Match the string "frac" against each line below, and copy every line that matches.
--- Material supplied Enclosed Below ---
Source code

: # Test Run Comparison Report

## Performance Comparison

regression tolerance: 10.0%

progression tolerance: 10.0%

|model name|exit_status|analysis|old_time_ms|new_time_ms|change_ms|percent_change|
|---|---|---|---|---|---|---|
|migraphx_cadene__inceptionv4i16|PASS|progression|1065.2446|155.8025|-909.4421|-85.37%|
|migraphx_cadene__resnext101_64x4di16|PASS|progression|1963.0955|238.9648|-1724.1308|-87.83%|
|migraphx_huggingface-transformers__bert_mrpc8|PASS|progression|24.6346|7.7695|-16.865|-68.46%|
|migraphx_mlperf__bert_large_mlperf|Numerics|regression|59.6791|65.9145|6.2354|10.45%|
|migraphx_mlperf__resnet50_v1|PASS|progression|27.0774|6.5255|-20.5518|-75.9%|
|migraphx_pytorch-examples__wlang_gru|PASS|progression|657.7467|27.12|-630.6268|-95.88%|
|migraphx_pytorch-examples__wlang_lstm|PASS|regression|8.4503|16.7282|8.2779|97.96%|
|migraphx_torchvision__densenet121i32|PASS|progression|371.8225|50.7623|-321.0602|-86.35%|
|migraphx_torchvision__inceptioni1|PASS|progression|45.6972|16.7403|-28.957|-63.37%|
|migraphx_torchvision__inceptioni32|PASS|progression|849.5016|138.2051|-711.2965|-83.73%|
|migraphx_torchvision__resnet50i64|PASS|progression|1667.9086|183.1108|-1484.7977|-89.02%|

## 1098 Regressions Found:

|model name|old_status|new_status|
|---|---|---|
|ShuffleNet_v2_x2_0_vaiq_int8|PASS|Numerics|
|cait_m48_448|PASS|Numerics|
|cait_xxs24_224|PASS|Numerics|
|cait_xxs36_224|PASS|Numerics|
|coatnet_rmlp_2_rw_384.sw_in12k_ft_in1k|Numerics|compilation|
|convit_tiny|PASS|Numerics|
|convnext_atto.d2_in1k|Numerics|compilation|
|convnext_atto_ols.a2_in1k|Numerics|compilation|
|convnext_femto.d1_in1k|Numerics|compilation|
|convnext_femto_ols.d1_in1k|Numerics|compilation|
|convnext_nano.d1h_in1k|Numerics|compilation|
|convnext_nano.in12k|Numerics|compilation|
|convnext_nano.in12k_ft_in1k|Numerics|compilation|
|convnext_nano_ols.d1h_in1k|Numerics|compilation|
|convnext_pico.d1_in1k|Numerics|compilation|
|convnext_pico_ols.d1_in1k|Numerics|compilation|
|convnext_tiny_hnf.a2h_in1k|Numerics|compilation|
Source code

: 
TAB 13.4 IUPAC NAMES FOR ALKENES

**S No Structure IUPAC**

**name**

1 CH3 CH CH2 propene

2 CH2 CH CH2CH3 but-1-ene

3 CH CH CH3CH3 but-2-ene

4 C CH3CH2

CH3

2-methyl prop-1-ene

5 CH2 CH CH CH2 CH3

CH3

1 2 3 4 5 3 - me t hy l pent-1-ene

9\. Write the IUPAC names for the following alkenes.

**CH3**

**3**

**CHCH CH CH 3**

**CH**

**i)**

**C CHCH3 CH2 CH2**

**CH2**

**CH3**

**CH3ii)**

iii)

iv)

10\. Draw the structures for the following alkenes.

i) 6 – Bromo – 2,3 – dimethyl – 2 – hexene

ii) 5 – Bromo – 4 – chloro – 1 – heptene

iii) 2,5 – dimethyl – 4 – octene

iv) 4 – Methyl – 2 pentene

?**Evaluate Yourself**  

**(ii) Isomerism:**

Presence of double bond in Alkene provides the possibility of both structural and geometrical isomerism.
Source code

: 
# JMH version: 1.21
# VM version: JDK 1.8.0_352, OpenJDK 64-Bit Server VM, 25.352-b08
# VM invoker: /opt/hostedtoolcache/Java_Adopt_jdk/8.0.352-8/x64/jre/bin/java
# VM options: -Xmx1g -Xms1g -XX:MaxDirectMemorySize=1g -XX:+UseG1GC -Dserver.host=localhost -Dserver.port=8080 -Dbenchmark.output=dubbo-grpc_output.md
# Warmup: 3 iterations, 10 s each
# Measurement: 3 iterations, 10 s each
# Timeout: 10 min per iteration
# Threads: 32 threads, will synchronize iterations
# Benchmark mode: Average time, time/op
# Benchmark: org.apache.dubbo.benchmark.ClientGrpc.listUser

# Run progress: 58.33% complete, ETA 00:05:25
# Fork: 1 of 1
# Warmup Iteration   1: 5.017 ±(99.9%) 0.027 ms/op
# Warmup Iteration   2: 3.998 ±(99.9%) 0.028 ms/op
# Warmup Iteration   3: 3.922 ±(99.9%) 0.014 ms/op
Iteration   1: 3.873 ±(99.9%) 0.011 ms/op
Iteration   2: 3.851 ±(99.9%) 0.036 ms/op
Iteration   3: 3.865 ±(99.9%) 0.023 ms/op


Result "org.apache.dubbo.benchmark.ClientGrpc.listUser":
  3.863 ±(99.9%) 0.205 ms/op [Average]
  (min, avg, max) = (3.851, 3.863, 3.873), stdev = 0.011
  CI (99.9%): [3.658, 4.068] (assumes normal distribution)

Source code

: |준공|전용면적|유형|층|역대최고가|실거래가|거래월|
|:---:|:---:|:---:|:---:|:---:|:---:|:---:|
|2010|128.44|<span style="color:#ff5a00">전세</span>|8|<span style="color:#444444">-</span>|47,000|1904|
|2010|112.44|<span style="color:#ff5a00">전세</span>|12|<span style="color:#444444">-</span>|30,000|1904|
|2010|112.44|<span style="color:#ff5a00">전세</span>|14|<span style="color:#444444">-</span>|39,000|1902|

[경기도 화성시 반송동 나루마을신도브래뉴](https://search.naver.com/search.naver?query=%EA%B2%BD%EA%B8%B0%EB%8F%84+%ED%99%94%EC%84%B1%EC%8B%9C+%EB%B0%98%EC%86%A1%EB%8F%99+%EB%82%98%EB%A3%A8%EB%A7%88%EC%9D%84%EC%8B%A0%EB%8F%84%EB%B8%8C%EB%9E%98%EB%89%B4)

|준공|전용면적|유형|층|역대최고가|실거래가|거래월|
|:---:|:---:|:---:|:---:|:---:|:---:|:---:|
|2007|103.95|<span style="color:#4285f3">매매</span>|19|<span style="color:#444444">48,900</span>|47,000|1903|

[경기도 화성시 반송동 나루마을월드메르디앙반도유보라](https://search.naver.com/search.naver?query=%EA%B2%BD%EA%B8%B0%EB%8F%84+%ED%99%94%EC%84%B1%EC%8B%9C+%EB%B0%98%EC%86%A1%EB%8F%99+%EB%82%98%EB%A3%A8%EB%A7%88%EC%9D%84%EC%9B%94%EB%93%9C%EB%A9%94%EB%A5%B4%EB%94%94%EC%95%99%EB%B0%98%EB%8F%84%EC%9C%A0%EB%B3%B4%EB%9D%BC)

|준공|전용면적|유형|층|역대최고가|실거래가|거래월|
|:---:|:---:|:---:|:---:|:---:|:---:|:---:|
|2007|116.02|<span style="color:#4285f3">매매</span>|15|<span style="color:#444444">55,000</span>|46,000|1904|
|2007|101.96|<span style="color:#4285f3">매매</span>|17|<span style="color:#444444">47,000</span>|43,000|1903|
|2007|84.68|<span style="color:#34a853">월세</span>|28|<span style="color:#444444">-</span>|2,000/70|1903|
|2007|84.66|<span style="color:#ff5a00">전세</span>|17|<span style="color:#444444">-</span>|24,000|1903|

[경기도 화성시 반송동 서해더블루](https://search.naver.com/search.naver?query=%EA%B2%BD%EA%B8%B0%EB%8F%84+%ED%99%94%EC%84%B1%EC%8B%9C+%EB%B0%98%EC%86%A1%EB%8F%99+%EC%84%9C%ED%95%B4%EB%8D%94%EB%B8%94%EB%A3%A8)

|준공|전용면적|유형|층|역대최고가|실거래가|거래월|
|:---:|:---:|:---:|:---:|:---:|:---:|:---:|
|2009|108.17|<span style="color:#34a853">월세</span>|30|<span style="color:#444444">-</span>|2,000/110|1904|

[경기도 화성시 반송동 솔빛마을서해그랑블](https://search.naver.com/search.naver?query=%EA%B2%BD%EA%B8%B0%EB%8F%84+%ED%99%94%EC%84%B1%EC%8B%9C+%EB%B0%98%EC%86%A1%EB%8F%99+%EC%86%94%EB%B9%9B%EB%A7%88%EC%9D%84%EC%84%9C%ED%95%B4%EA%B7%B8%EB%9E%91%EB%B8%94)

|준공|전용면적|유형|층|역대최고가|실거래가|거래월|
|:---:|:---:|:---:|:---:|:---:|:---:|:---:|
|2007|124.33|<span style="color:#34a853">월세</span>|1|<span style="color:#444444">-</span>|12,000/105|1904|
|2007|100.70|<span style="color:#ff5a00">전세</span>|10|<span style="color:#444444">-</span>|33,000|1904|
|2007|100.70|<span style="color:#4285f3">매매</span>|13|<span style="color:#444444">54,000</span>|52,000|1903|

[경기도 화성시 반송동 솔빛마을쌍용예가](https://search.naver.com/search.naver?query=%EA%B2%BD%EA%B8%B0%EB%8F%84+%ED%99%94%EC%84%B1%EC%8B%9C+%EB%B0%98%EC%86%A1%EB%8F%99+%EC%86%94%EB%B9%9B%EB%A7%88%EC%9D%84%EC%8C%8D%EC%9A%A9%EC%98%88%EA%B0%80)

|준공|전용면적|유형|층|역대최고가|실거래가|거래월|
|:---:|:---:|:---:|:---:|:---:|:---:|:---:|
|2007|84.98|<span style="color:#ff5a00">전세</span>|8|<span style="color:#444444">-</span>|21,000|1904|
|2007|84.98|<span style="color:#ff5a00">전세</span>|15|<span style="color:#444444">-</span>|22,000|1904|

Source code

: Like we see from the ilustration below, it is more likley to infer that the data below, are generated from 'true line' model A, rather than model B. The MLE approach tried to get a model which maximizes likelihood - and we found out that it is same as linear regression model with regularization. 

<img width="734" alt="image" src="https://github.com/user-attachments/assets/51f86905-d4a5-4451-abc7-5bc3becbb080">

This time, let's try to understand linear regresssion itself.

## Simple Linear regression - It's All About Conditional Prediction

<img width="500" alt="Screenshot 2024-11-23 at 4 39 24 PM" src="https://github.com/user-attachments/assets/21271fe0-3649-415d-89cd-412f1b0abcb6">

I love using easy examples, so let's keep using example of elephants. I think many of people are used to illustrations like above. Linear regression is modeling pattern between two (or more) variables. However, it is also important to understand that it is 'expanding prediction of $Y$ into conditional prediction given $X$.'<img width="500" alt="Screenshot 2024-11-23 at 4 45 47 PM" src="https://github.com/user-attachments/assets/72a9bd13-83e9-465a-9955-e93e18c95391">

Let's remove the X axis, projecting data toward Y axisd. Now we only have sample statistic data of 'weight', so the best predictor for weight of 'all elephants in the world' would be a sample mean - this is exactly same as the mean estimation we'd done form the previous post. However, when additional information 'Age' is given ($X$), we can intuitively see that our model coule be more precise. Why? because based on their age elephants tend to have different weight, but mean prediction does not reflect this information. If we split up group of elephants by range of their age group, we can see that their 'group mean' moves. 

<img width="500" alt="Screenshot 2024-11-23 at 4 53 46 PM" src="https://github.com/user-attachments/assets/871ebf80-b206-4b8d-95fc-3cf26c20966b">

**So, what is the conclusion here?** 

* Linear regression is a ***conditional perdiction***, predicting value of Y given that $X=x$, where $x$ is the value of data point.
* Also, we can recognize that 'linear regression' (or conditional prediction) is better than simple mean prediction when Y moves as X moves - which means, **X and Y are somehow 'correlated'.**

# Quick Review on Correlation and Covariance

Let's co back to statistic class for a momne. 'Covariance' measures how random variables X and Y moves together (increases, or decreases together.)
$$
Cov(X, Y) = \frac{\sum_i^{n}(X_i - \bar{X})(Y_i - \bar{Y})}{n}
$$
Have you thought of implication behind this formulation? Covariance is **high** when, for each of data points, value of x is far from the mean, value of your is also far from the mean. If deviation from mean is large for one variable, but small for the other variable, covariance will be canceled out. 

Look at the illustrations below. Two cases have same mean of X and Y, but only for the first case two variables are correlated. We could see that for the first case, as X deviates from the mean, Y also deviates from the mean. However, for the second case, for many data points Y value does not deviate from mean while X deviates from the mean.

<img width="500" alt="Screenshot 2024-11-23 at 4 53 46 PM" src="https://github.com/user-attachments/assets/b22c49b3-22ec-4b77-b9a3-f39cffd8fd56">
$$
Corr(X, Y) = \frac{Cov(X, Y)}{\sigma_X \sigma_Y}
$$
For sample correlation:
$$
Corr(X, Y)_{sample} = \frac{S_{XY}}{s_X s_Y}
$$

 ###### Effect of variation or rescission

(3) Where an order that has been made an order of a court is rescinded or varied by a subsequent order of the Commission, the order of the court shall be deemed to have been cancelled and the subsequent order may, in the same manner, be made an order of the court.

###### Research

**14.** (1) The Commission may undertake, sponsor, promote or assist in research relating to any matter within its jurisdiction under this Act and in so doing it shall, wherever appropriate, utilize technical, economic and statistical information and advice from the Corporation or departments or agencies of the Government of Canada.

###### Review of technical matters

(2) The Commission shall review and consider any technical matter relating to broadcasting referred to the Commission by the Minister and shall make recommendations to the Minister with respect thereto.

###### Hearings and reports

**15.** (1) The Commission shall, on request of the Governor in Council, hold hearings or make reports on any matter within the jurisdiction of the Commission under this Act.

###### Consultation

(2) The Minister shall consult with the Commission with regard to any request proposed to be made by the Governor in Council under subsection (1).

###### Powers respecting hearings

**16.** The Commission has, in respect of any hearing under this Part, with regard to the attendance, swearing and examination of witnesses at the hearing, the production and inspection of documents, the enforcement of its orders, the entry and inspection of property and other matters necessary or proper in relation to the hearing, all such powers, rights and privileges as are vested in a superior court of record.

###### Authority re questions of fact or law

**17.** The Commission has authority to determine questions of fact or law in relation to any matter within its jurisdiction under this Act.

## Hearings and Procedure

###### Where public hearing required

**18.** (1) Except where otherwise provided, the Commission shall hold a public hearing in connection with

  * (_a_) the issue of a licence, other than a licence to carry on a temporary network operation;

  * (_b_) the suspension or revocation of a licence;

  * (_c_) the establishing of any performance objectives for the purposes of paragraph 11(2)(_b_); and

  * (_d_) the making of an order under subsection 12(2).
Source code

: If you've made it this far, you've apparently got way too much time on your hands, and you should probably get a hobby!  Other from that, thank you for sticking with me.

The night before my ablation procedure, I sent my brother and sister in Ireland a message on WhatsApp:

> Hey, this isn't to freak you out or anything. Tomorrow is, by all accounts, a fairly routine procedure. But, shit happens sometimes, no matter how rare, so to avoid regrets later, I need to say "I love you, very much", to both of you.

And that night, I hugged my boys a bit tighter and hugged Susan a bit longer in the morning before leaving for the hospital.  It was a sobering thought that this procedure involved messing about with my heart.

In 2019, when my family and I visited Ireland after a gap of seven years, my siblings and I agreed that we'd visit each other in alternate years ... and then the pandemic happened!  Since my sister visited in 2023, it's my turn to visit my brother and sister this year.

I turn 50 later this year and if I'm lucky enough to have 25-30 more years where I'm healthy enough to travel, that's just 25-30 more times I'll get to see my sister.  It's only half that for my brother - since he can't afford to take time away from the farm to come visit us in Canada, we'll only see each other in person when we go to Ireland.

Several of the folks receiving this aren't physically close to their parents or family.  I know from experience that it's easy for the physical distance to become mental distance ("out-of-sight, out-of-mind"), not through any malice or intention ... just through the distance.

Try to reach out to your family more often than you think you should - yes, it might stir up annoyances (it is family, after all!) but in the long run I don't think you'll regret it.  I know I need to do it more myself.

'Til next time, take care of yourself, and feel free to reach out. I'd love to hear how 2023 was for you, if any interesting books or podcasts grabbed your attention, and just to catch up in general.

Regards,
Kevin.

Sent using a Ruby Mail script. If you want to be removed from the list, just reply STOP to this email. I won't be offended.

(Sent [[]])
--- End of Enclosed Material supplied ---
Response to this task:
Cov(X, Y) = \frac{\sum_i^{n}(X_i - \bar{X})(Y_i - \bar{Y})}{n}
Corr(X, Y) = \frac{Cov(X, Y)}{\sigma_X \sigma_Y}
Corr(X, Y)_{sample} = \frac{S_{XY}}{s_X s_Y}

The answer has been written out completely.